- **DATASET EXCERPTS**
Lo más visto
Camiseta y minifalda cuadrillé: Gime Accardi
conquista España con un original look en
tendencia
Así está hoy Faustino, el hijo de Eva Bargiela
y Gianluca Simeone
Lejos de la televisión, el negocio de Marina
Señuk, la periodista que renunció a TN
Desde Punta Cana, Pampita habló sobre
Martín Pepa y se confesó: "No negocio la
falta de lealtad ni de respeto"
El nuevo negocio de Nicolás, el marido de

- **EXERCISE DETAILS**
Reproduce every line in the rows above as a numbered list, leaving out any blank lines.

- **YOUR SOLUTION**
1. Lo más visto
2. Camiseta y minifalda cuadrillé: Gime Accardi
3. conquista España con un original look en
4. tendencia
5. Así está hoy Faustino, el hijo de Eva Bargiela
6. y Gianluca Simeone
7. Lejos de la televisión, el negocio de Marina
8. Señuk, la periodista que renunció a TN
9. Desde Punta Cana, Pampita habló sobre
10. Martín Pepa y se confesó: "No negocio la
11. falta de lealtad ni de respeto"
12. El nuevo negocio de Nicolás, el marido de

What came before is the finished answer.